The kitchen was no more than fifteen feet away, but it seemed like a hundred yards, and he began to feel claustrophobic. The sides of the tunnel began to pulsate. Garland saw stars again. Bile collected in his mouth, and nausea overtook him. Garland Humphries needed a toilet or a bucket—fast.

He ricocheted off the walls and the first door he found opened into the combination toilet closet and shower. Garland dropped to his knees, hugged the commode and lost the contents of his stomach in two great heaves. Unable to move for what seemed like an eternity, he mustered the strength to push himself upright, turn and use the sink as a crutch. He scooped up hands full of water to rinse his mouth and splash on his cheeks. When he stood, Garland couldn’t focus on the pathetic drunk staring back at him from the small mirror and opened the medicine cabinet looking for a bottle of mouthwash. The childproof cap caused major problems, but finally he took a drink, rinsed and spat into the sink. That accomplished, he grabbed a bottle of aspirin, cursed the cap, opened it with his teeth and swallowed half a dozen.

Leaving the toilet and sink as they were, Garland moved toward the door of the RV and opened a portal to fresh air and the outside world.
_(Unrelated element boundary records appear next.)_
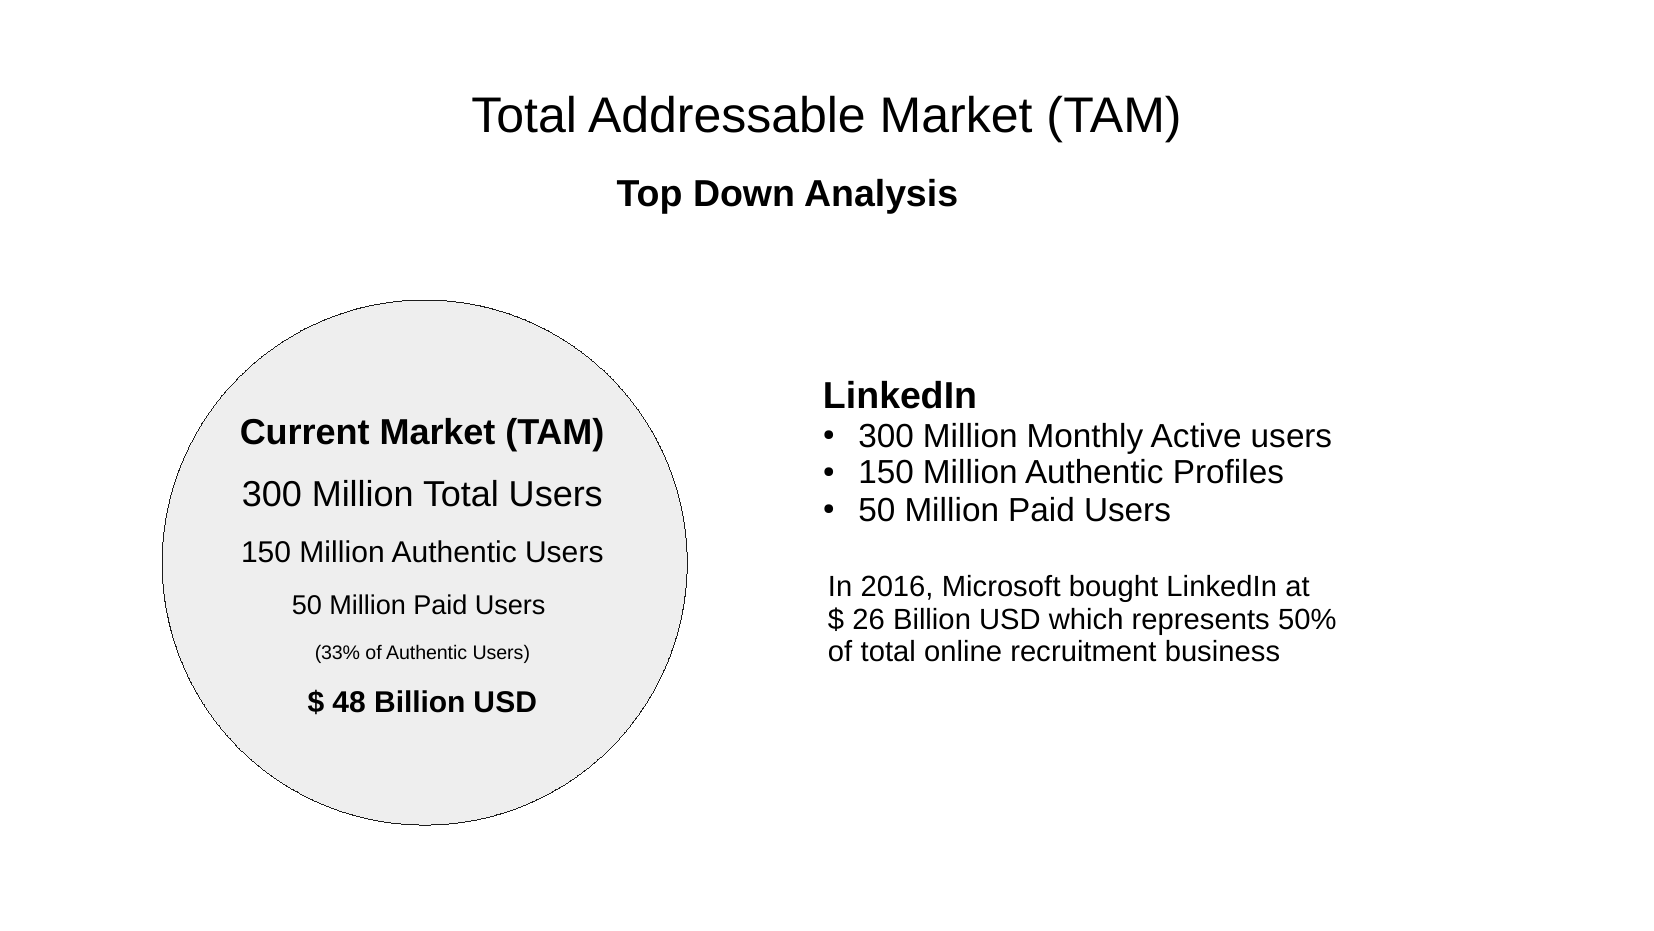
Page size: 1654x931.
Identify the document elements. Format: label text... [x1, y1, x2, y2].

list Current Market (TAM) 300 Million Total Users 150 Million Authentic Users 50 Million Paid Users (33% of Authentic Users) $ 48 Billion USD [156, 412, 637, 720]
text_box [209, 300, 688, 717]
subtitle LinkedIn 300 Million Monthly Active users 150 Million Authentic Profiles 50 Million Paid Users [787, 375, 1354, 529]
title Total Addressable Market (TAM) [82, 37, 1571, 193]
text_box [214, 720, 635, 826]
text_box Top Down Analysis [525, 161, 1051, 226]
text_box In 2016, Microsoft bought LinkedIn at $ 26 Billion USD which represents 50% of total online recruitment business [813, 562, 1361, 676]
As most drunks would, he exaggerated a careful descent of the two steps and, without falling, found himself on solid ground. The noise of the slamming door erupted inside his head.

“Hello, Garland. Y’all don’t look so good.”

Humphries couldn’t see who had spoken, tried to look through the foggy darkness, but only saw a shadow approaching. It was the last thing he ever saw.